Aan de beslissing tot degradatie legt de directeur de aan klager opgelegde disciplinaire straf vanwege het aantreffen van verschillende contrabande en een positieve urinecontrole ten grondslag. De degradatiebeslissing bevat evenwel geen deugdelijke en inzichtelijke belangenafweging waarbij het rode gedrag van klager is afgezet tegen het groene gedrag van klager.
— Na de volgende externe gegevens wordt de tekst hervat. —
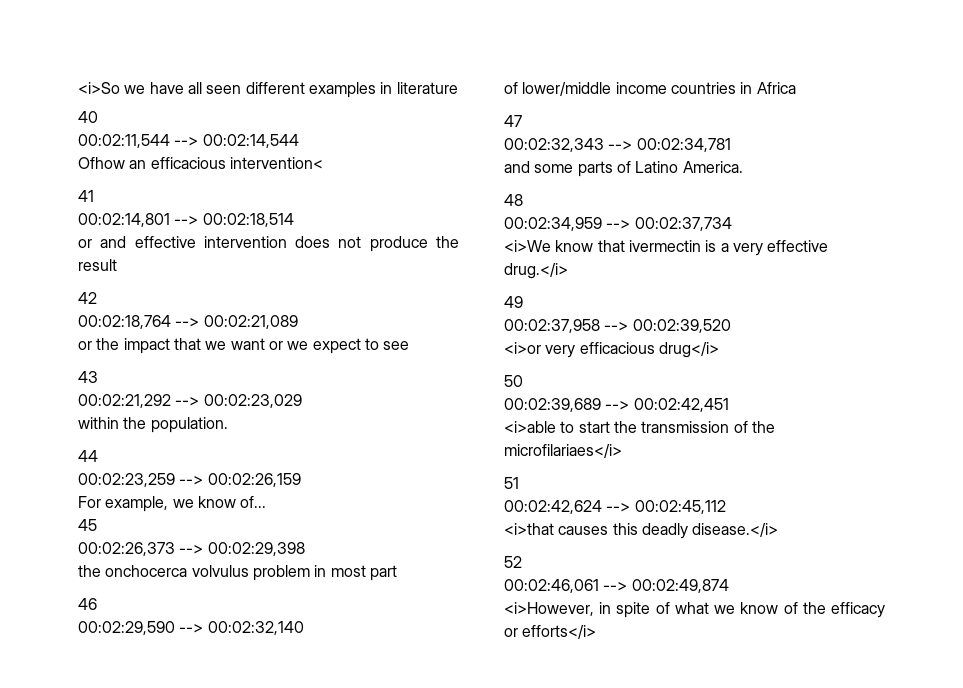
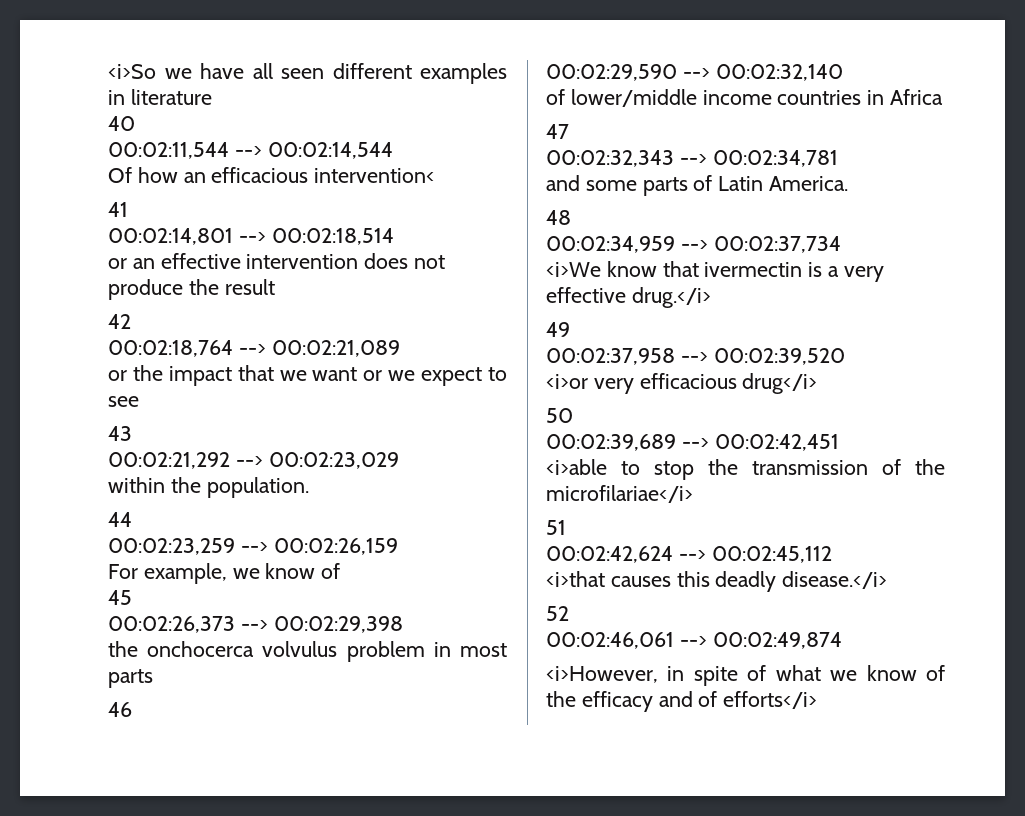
[78,157,125,169] Ofhow -> [108,167,178,183] Of how
[100,236,127,248] and -> [132,258,155,269] an
[240,496,267,508] of... -> [321,563,341,579] of
[369,565,397,581] part -> [108,669,153,688] parts
[635,161,679,173] Latino -> [718,176,764,191] Latin
[578,421,610,433] start -> [654,461,694,480] stop
[504,444,622,458] microfilariaes</i> -> [546,485,693,503] microfilariae</i>
[504,628,518,637] or -> [658,691,718,707] and of

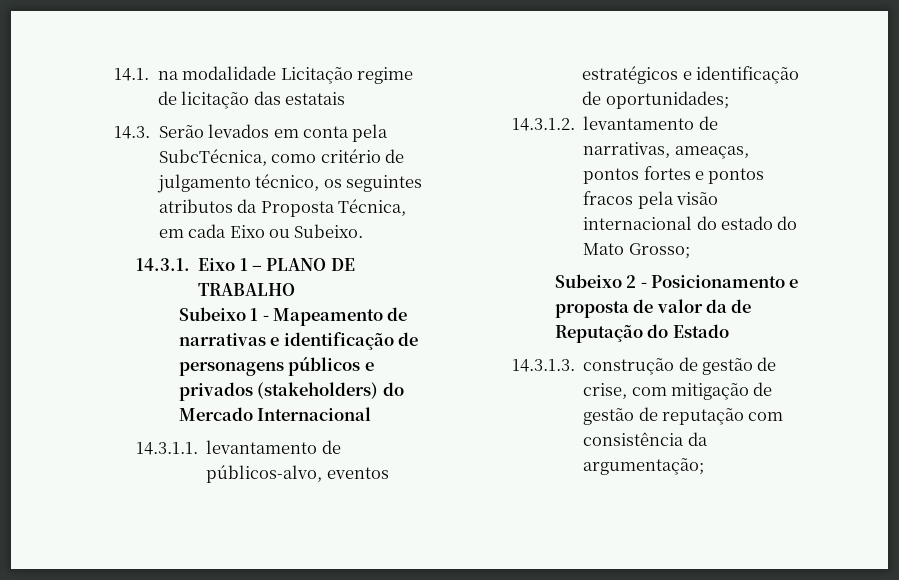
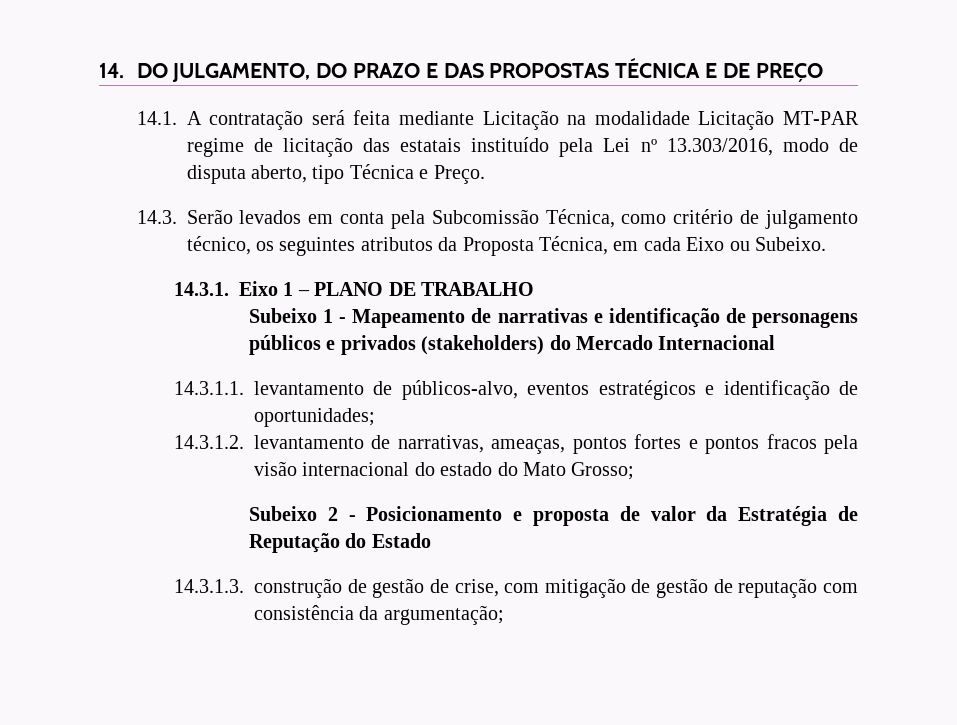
[114,68,150,81] 14.1. -> [99,58,823,82] [136,110,559,130] 14. DO JULGAMENTO, DO PRAZO E DAS PROPOSTAS TÉCNICA E DE PREÇO // 14.1. A contratação será feita mediante Licitação
(353, 75) none -> [783,111,859,125] MT-PAR
(346, 98) none -> [471,137,858,157] [186,164,485,184] instituído pela Lei nº 13.303/2016, modo de disputa aberto, tipo Técnica e Preço.
[158,149,267,166] SubcTécnica, -> [431,209,615,228] Subcomissão Técnica,
(727, 306) none -> [738,506,828,526] Estratégia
Het enkel verwijzen naar het D&R-plan – dat niet in het dossier zit – voor klagers groene gedrag is daartoe niet voldoende. Mitsdien is de beslissing tot degradatie onvoldoende onderbouwd. Het beroep van klager zal derhalve gegrond worden verklaard en de beroepscommissie zal aan klager een financiële tegemoetkoming toekennen ter hoogte van € 30,=.

4.         De uitspraak

De beroepscommissie verklaart het beroep gegrond, vernietigt de uitspraak van de beklagcommissie en verklaart het beklag alsnog gegrond.

Zij bepaalt dat aan klager een tegemoetkoming toekomt van € 30,=.

Aldus gegeven door de beroepscommissie voornoemd, bestaande uit mr. C.M. van der Bas, voorzitter, J. Schagen MA en ing. M.J. Mulders, leden, in tegenwoordigheid van mr. A. de Groot, secretaris, op 25 juni 2018.